DIRECTIONS FOR THIS TASK:
Your task is to copy each line of the material that holds the word "immunohistochemistry".

RECORDS FOR THE EXERCISE:
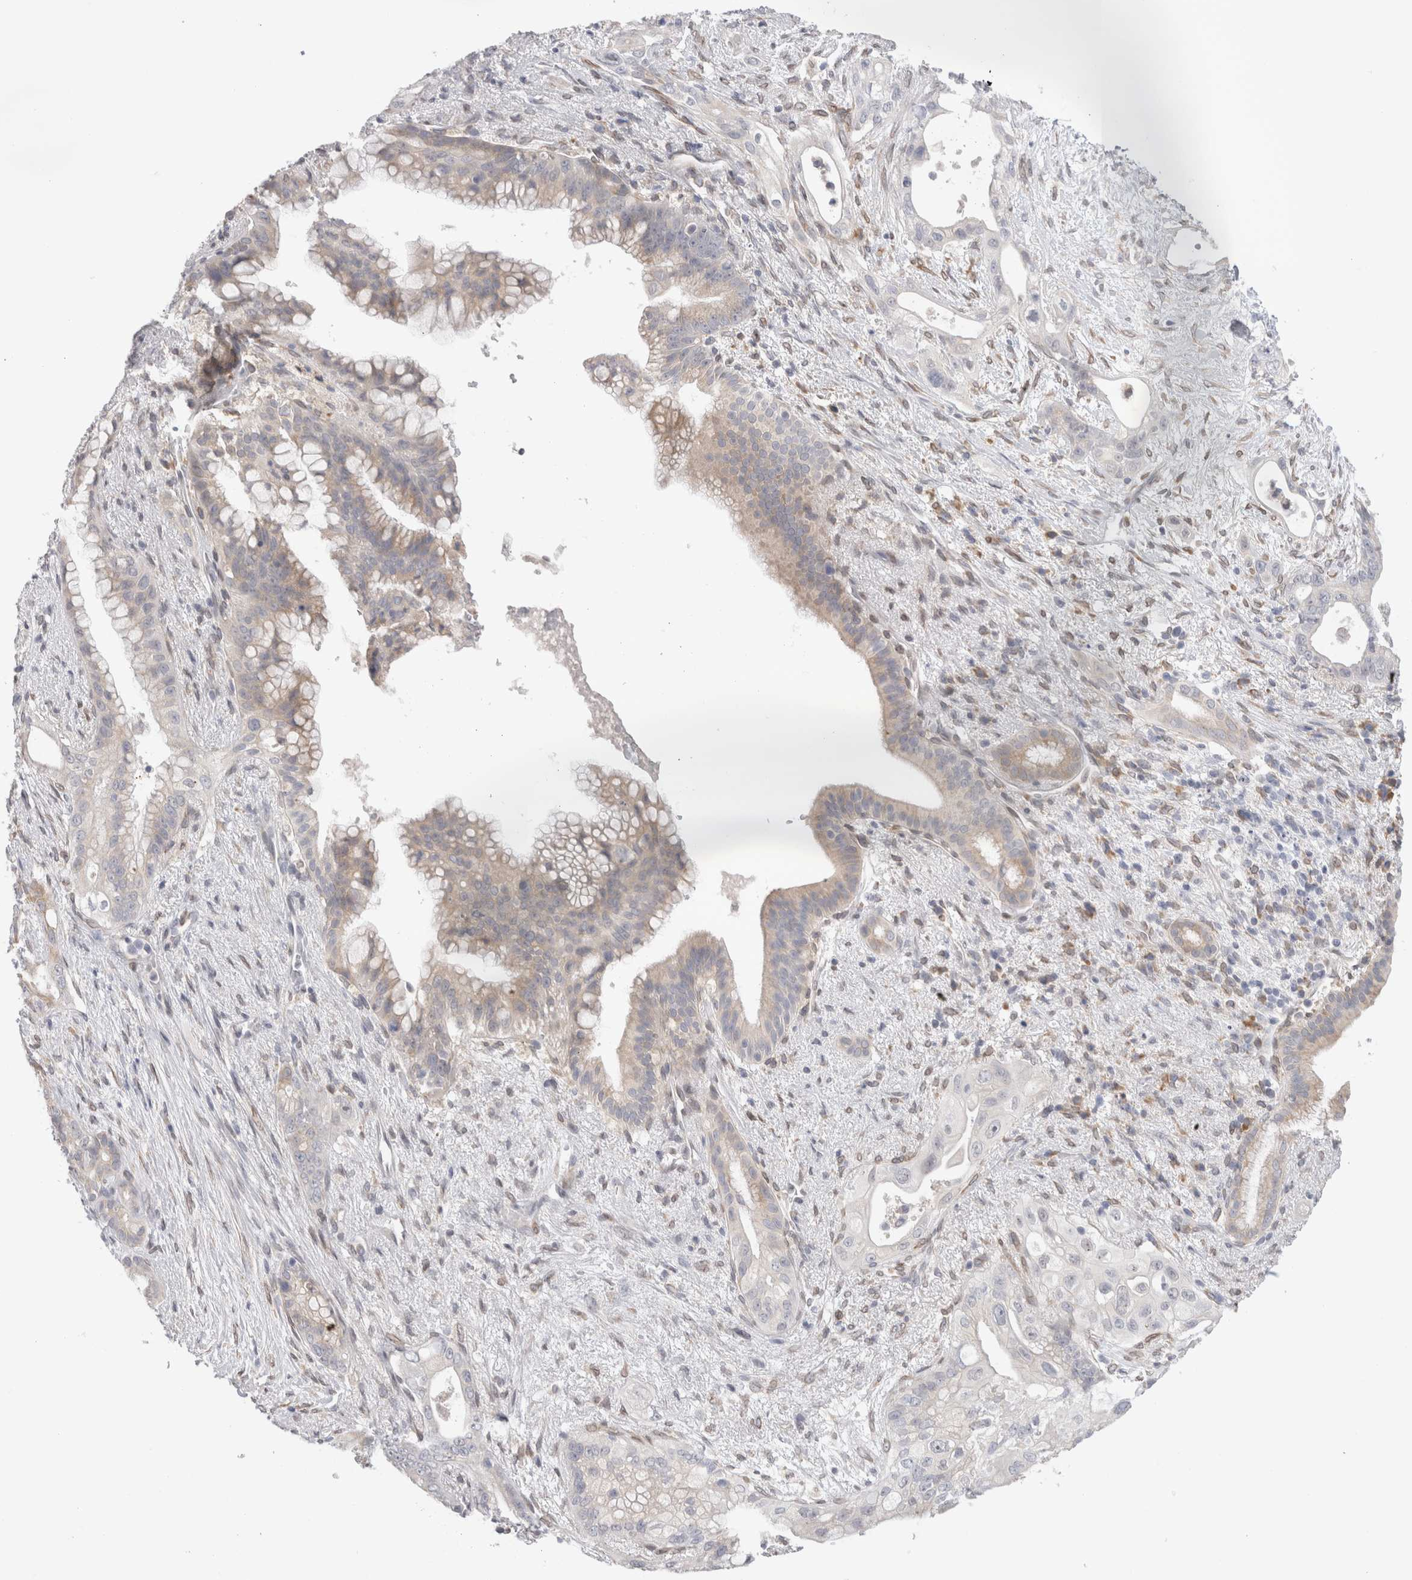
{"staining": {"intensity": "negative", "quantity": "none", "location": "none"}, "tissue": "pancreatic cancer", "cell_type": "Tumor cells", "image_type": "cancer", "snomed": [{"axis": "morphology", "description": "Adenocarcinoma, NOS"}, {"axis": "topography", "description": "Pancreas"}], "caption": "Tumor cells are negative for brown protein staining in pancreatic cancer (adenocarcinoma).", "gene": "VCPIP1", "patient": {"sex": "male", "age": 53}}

---

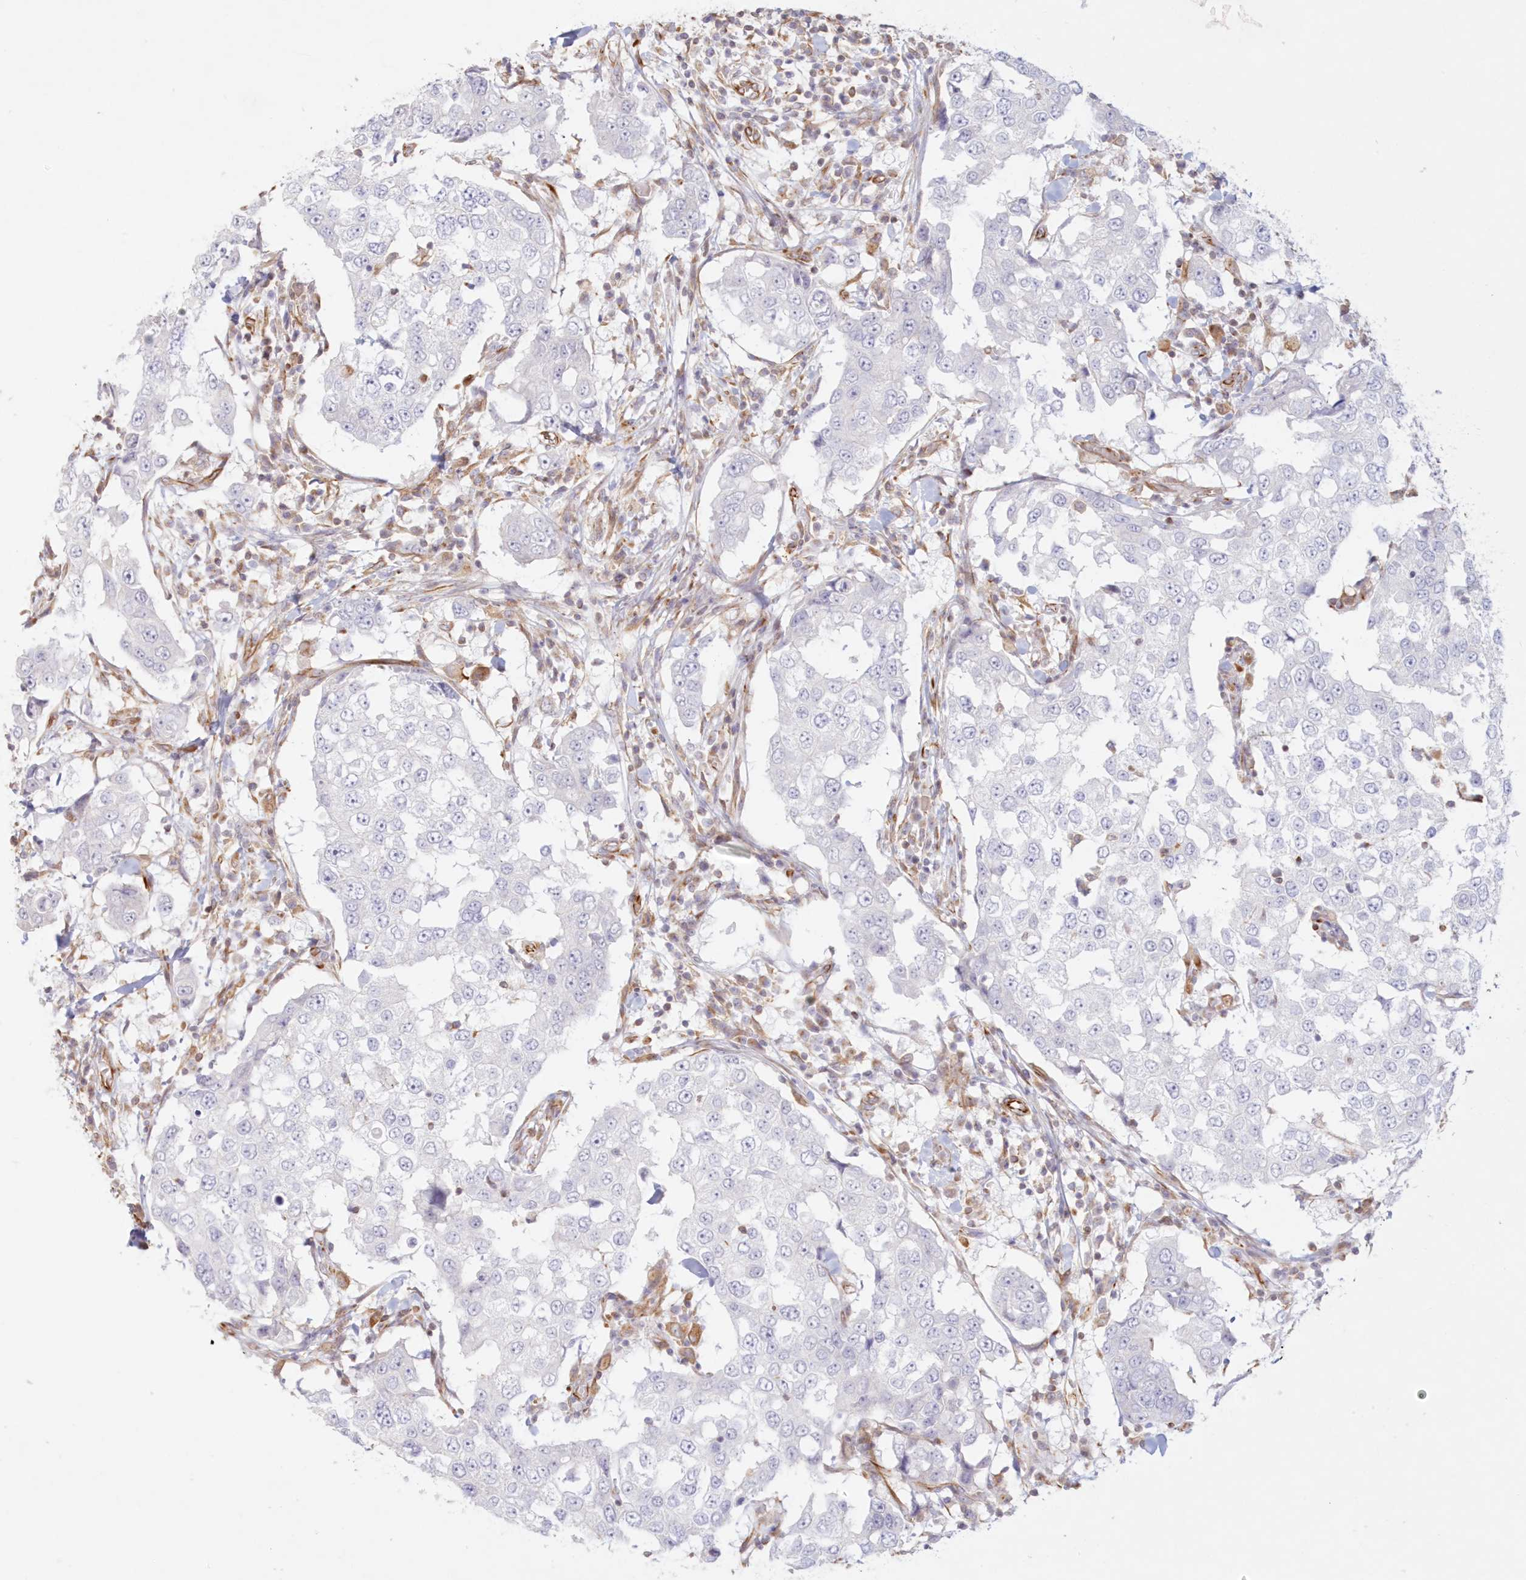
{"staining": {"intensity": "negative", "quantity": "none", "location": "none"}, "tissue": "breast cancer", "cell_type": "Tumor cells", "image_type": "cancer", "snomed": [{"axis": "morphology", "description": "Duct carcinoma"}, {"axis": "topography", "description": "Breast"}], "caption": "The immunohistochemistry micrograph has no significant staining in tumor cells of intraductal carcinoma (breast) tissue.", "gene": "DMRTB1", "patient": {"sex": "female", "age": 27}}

---

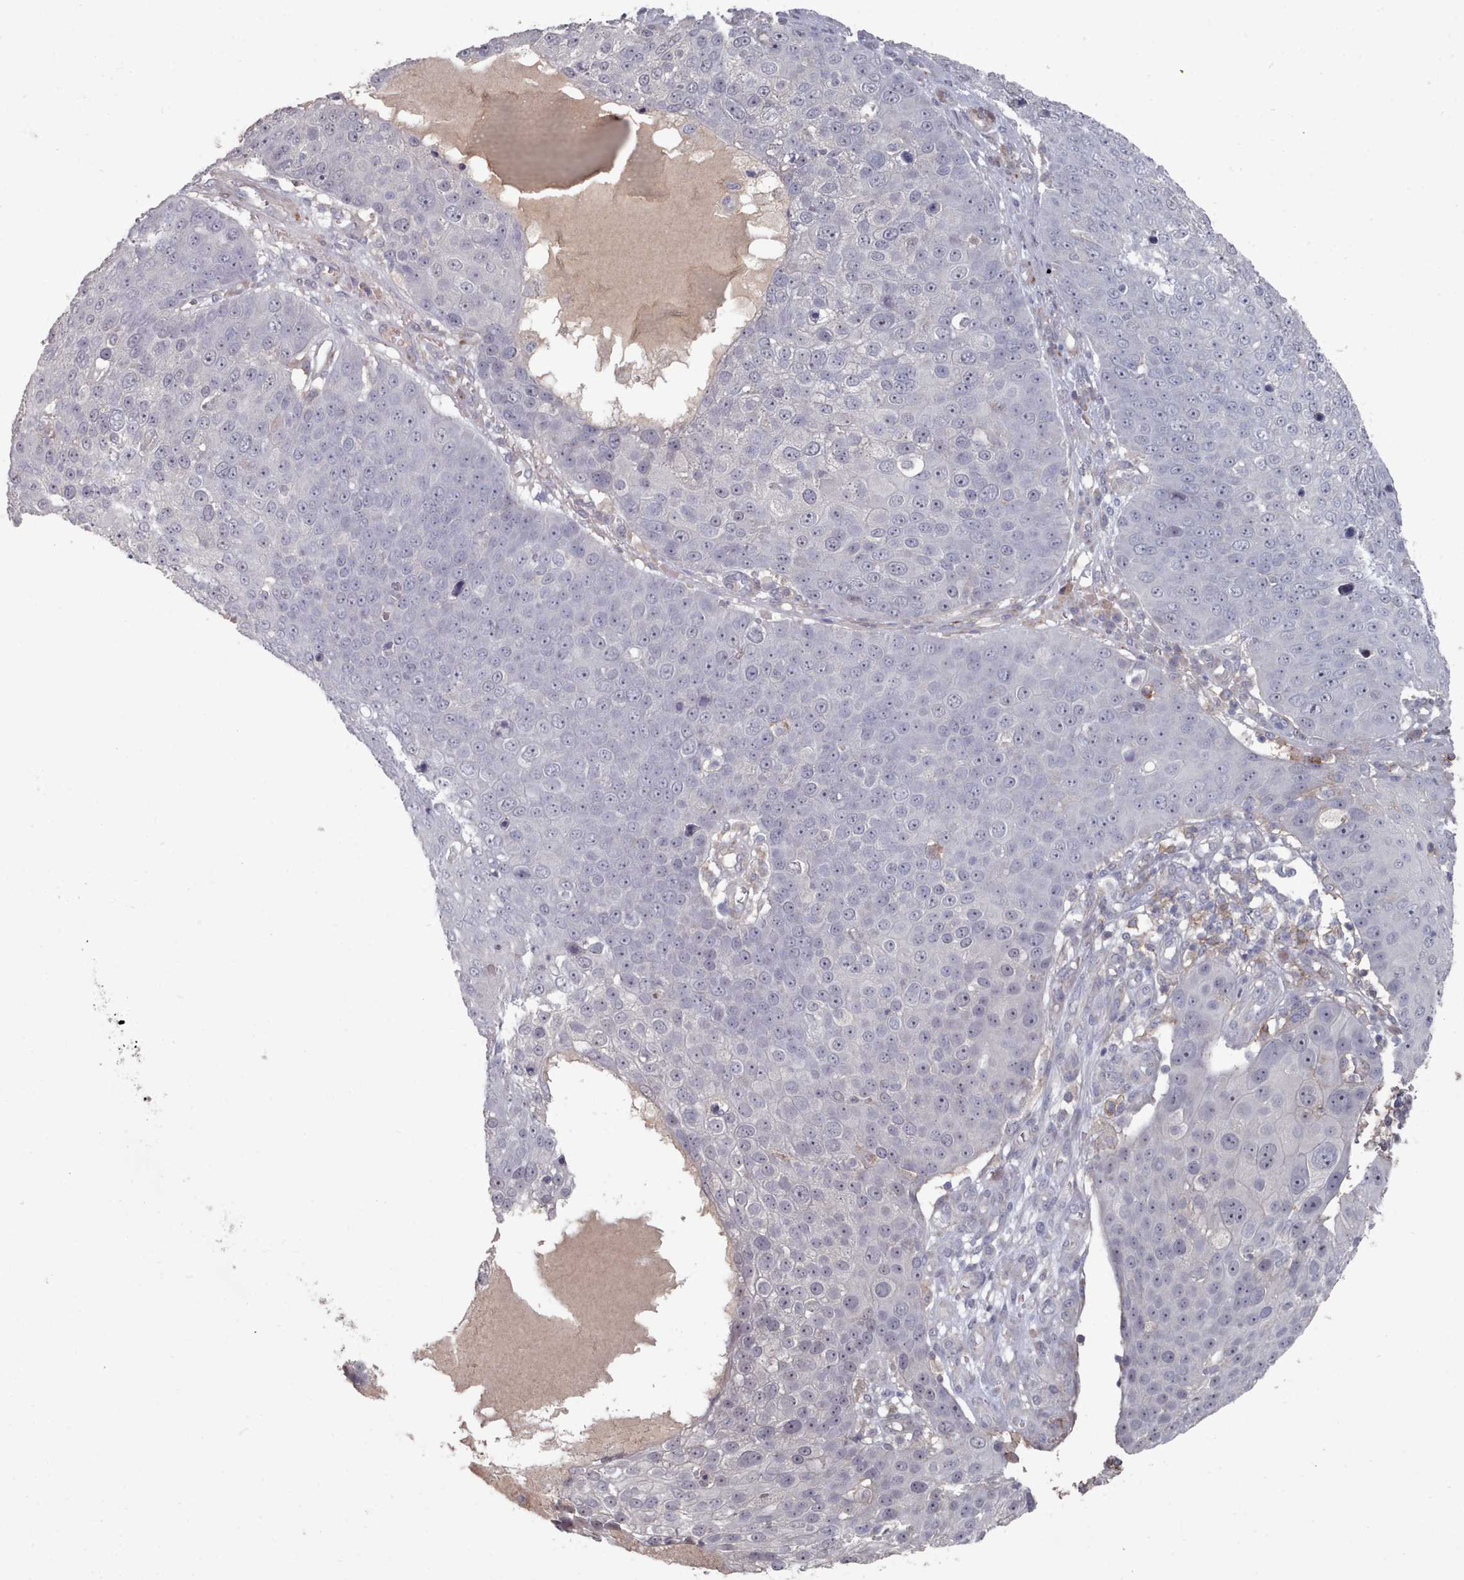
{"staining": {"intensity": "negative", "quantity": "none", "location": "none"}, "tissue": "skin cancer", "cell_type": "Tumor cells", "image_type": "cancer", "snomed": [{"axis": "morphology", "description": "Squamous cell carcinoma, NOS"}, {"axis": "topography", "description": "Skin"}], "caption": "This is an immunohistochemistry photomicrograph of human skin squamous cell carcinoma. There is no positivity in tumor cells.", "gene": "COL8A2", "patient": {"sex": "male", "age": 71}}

OUTPUT FOR THIS EXERCISE:
{"staining": {"intensity": "negative", "quantity": "none", "location": "none"}, "tissue": "breast cancer", "cell_type": "Tumor cells", "image_type": "cancer", "snomed": [{"axis": "morphology", "description": "Duct carcinoma"}, {"axis": "topography", "description": "Breast"}], "caption": "The immunohistochemistry micrograph has no significant staining in tumor cells of intraductal carcinoma (breast) tissue.", "gene": "DMRTB1", "patient": {"sex": "female", "age": 27}}
{"staining": {"intensity": "negative", "quantity": "none", "location": "none"}, "tissue": "skin cancer", "cell_type": "Tumor cells", "image_type": "cancer", "snomed": [{"axis": "morphology", "description": "Squamous cell carcinoma, NOS"}, {"axis": "topography", "description": "Skin"}], "caption": "This is an immunohistochemistry photomicrograph of human skin squamous cell carcinoma. There is no positivity in tumor cells.", "gene": "COL8A2", "patient": {"sex": "male", "age": 71}}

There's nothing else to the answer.